更に追い討ちをかけるかのように明美の今日の私服は彼女の大人しさを象徴するかのようにギンガムチェックの上着に、白色の清楚なロングスカートであり、そんな風におどおどとした態度を取っていると、男としては気が弱くて、内気な女の子のように感じてしまう(実際には彼女はただの数字バカであり、言いたい事もバンバン言うタイプなのだが……)

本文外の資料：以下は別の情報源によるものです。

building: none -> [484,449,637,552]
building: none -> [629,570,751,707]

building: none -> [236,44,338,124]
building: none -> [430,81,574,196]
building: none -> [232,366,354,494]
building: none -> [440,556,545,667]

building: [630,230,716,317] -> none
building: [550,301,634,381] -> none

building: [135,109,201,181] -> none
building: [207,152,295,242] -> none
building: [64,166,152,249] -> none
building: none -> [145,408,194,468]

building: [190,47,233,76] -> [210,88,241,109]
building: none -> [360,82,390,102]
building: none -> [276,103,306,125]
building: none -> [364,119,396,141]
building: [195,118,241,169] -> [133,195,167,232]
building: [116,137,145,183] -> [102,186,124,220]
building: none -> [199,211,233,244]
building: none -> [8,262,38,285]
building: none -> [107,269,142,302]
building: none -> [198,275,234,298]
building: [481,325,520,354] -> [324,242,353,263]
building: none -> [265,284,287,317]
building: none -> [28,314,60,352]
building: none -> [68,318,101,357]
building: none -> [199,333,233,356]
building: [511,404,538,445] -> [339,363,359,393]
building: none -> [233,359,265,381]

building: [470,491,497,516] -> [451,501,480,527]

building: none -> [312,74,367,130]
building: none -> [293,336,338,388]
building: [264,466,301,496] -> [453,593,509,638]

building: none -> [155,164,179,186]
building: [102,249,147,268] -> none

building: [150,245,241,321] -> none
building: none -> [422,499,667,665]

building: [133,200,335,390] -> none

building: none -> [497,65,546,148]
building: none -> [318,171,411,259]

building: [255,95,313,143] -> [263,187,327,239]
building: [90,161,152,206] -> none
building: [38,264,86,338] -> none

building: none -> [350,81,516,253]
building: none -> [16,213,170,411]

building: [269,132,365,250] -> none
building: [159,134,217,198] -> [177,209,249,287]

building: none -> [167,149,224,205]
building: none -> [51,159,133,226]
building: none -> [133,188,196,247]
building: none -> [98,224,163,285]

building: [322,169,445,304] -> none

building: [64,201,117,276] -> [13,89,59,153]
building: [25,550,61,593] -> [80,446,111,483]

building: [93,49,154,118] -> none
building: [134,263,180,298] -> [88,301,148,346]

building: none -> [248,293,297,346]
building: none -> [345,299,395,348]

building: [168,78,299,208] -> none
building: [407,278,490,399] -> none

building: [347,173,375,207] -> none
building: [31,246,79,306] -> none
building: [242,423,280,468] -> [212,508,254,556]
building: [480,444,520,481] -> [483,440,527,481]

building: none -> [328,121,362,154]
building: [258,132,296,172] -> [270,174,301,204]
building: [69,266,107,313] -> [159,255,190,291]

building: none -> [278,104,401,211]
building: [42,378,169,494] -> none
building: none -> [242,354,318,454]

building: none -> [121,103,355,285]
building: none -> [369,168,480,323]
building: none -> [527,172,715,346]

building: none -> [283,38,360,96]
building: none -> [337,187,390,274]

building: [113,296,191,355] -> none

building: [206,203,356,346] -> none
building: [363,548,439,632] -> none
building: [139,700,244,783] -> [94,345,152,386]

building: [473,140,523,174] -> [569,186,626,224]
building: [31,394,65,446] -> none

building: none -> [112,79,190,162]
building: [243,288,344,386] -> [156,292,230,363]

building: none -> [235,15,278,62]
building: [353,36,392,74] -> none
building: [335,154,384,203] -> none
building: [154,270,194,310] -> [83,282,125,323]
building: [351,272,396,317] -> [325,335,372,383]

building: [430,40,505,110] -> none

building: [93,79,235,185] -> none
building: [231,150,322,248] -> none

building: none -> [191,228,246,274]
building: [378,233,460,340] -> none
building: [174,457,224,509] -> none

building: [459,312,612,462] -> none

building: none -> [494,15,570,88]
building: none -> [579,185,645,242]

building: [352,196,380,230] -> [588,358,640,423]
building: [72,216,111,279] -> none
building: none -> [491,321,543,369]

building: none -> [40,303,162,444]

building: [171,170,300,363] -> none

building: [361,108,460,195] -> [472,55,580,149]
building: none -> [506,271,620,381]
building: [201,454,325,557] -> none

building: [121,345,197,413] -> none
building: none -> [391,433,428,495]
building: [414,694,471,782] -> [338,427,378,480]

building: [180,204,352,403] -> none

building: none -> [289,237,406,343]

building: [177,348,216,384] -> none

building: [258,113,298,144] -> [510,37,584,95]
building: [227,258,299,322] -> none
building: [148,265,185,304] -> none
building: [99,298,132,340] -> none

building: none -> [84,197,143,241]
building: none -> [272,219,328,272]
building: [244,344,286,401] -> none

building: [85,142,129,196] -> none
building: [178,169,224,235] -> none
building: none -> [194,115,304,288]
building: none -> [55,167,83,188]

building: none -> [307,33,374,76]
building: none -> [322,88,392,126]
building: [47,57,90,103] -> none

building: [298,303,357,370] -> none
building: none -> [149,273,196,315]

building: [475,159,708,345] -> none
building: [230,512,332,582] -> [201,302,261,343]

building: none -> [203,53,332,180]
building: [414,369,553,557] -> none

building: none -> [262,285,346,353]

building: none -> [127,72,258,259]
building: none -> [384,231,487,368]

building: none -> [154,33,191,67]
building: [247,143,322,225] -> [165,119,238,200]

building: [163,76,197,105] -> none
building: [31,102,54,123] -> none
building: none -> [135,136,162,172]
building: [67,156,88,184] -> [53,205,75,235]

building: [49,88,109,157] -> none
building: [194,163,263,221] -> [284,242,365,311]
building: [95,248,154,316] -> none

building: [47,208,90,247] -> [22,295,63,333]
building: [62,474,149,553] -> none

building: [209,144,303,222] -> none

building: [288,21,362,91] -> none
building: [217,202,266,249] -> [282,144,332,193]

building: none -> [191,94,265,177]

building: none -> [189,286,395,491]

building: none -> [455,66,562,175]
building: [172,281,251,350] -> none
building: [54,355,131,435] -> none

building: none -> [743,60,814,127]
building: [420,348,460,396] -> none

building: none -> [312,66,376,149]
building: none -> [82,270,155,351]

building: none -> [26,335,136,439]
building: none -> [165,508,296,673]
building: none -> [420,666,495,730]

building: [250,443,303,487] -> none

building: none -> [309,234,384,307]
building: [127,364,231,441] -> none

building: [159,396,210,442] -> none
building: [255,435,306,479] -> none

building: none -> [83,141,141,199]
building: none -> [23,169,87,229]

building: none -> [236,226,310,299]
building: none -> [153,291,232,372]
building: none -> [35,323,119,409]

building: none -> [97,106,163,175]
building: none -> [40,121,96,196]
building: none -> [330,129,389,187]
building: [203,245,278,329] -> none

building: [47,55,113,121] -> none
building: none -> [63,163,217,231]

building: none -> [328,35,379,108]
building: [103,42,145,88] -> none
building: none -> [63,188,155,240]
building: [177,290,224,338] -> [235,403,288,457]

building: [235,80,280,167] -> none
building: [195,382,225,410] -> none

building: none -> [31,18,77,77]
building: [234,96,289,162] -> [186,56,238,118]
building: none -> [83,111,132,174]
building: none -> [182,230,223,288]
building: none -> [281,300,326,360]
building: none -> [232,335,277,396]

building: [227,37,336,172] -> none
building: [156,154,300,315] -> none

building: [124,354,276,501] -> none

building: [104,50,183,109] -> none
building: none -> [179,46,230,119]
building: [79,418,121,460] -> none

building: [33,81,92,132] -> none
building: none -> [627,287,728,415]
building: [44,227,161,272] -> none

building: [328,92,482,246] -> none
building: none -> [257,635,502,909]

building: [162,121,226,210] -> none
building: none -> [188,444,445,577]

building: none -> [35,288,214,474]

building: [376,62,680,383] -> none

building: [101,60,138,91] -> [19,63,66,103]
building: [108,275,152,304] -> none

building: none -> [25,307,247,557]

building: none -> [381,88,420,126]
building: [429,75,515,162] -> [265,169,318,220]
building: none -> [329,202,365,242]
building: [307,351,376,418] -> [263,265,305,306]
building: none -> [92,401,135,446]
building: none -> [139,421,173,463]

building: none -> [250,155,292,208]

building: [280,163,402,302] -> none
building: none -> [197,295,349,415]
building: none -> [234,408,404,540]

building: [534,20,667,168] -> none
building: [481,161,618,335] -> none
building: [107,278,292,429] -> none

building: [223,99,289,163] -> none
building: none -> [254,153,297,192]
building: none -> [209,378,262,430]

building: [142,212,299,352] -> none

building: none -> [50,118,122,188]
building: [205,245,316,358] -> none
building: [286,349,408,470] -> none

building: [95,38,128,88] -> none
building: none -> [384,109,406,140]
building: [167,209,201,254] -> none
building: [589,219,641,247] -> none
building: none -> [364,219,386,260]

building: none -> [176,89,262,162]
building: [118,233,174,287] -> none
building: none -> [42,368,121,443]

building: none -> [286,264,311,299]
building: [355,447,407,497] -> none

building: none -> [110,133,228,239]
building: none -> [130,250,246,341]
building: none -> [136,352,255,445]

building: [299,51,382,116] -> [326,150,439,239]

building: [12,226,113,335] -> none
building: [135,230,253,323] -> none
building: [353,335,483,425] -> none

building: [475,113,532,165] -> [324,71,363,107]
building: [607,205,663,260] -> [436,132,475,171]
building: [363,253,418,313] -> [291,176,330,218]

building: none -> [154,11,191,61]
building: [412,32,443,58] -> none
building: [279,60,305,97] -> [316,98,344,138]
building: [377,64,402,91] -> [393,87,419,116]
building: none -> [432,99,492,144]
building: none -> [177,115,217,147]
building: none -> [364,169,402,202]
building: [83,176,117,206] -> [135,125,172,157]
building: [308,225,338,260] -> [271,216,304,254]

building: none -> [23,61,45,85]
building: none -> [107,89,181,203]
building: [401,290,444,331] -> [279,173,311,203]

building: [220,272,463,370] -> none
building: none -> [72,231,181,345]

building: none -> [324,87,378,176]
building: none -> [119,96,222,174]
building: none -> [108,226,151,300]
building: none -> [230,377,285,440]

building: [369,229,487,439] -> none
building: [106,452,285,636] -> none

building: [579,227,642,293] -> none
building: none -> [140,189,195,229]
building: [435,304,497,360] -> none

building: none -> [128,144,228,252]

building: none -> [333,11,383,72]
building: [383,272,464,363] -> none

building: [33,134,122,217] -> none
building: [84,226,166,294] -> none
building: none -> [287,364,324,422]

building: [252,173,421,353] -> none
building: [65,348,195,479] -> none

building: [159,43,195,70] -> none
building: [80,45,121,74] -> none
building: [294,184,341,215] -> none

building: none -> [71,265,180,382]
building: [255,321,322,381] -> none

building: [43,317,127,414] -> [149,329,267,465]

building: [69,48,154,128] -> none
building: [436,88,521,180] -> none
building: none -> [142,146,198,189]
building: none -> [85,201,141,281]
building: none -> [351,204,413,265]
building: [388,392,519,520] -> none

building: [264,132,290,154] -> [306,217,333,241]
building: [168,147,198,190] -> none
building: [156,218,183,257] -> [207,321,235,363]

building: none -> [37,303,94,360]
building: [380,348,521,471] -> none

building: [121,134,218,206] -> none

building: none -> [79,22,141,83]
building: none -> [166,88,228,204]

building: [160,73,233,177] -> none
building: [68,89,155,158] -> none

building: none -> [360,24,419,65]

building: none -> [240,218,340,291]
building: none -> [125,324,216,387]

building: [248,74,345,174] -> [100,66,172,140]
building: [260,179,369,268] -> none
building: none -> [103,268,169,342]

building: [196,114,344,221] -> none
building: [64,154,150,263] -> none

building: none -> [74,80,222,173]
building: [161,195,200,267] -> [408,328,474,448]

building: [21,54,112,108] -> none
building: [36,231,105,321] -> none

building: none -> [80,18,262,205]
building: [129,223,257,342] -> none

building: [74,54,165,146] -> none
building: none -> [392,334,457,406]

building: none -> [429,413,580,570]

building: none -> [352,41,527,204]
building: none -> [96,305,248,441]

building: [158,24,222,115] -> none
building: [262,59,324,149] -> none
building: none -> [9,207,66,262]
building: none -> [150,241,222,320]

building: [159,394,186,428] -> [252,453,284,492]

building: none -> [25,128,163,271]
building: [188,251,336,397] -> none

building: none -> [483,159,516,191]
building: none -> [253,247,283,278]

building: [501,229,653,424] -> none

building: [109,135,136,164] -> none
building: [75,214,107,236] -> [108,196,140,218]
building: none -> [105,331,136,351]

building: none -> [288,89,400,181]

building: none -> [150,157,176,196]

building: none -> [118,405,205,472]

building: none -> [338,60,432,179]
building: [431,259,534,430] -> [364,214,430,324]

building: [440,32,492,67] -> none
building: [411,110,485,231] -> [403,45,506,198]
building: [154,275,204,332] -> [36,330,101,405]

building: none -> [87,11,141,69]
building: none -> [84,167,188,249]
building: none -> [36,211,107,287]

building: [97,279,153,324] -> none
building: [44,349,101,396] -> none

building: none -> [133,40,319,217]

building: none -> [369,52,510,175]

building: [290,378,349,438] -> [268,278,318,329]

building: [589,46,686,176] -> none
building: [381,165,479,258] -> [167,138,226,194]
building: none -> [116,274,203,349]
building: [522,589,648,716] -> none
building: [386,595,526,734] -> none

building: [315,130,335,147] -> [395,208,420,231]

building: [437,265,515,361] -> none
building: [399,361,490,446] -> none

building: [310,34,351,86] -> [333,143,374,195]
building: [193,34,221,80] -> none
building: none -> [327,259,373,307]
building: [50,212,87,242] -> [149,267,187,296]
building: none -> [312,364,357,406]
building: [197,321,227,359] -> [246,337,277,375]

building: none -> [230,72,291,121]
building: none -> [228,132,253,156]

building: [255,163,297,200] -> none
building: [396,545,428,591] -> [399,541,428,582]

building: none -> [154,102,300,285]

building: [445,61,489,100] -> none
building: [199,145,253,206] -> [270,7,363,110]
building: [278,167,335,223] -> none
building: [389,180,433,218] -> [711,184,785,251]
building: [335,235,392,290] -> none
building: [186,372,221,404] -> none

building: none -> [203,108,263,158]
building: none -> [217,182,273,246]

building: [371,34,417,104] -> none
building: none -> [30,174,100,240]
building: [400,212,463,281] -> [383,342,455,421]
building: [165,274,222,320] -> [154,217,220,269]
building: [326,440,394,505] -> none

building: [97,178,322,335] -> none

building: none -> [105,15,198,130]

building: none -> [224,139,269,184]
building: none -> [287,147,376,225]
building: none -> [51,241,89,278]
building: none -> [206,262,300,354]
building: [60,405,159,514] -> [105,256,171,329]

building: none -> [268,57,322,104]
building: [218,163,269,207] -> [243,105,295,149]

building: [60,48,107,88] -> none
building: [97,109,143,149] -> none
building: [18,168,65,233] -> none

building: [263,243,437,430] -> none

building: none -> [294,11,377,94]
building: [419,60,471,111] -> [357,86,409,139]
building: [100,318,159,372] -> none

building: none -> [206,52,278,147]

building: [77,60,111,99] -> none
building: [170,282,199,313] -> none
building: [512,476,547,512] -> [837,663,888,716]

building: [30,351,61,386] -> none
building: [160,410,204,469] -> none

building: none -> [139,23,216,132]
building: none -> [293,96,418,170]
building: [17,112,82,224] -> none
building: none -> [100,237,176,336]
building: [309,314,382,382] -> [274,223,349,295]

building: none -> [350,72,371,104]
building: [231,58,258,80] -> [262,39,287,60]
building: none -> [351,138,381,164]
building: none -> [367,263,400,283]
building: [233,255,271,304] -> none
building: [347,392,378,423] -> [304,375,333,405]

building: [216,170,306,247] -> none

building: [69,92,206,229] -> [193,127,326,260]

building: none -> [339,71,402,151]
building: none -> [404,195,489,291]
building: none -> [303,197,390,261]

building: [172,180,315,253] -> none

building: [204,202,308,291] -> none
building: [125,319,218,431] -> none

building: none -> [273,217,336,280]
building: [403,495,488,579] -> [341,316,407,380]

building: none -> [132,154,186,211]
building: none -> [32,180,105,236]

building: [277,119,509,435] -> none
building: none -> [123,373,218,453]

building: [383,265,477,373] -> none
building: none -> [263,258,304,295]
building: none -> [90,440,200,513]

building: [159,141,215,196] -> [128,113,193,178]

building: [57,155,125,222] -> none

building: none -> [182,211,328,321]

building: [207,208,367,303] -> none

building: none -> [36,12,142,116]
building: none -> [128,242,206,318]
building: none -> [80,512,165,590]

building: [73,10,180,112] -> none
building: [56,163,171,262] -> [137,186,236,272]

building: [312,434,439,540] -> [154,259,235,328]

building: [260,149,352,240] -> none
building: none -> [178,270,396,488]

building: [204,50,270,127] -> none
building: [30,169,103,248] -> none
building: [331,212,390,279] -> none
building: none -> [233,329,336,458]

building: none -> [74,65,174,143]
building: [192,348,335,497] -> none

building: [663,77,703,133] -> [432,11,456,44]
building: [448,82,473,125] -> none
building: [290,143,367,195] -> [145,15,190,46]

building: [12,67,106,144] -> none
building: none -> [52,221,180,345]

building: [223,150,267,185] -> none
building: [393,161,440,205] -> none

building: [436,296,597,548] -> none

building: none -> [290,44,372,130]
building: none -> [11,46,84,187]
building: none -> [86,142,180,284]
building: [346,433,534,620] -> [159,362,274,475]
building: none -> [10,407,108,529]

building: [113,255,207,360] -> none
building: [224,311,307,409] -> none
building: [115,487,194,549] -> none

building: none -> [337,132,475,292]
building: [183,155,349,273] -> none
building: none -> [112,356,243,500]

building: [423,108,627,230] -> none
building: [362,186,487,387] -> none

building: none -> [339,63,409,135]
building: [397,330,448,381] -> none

「ともかくだ。彼女を安全な場所に連れて行く必要がある。その場所は北海道なのだが……」
「問題はそこに行くまでの間にイタリアン・マフィアが追って来ないのかが心配なのよね?」
絵里子の指摘に孝太郎は頷く。
「その通りだ。今回の反社会的組織。ロンバルディア王国のボルジアは自分たちが貴族である事をいかし、その国の警官たちに捕まえられたい事をいいことに、各国で犯罪を繰り返してはいるが……」
光太郎はここで大きく息を吸ってから、手元にあった机を叩きながら言った。
「ここは日本だ!!! 奴らが貴族だろうが、何だろうが、その場で罰を受けさせてやる! 」
孝太郎のその言葉に全員から拍手をもらう。
「流石よ! 孝ちゃん! お姉ちゃん感激したわ!! 」
絵里子は特に酔っているようだ。
「姉貴落ち着いてくれよ、とにかく、コニーさんを守る必要があるんだ」
コニーは服の裾を強く握りしめていた。
「まぁ、この街に留まるんなら、ジャック・レッドニオを一時的に復活させ、護衛に加わろうかい?最も、メンバーは3人だけだけど」
真由美は苦笑しながら言った。
「いいや、明日だ。明日は私服で行く。我々が警察官だと分からんようにな」
その時だ。白籠署公安部の扉が開く音がした。
「遅れてごめん!!! 呑んでて……」
現れたのはジーンズに長袖の縞模様のシャツの聡子だった。
「分かっているけどさ、少しくらいは電話に出てくれよ、緊急の仕事なんだぜ」
孝太郎は腰に手を当てながら、頭を抱えながら、呆れるように言った。
「ともかくだ。この人を守るのが仕事だ。明日から、北海道に行く予定だからな、忘れるなよ」
「りょーかい、うん、綺麗な人じゃん」
聡子はコニーに笑いかける。コニーの方も悪い気もしなかったのか、聡子に対し、笑い返す。


「ならば、彼らは北海道に行くのは確定だと?」
「ええ、日本の警察なら、そう対処するでしょうね、北海道は安全だし」
総一郎は事務所の中でタバコの火を灰皿に押し付けながらサムの言葉に返答した。
「で、出るのはいつなんだい?」
ポーリーの質問に笑いながら答えた。
「明日の朝だろうね、朝まだ暗いうちに、出かけるつもりだろう。だが、安心してくれ、キミらには組の武闘派を付けるから」
と、総一郎は手を叩く。総一郎の手拍子に合わせて出てきたのはまるで力士のようにガッチリとした体格の男だった。
「紹介しましょう。彼の名前は富永貫太。我々組一の武闘派です。そして、あなた方には及びませんが、かなり強い魔法を使います」
貫太はまるでこの場の支配者は自分だと言わんばかりの笑みを二人に向けた。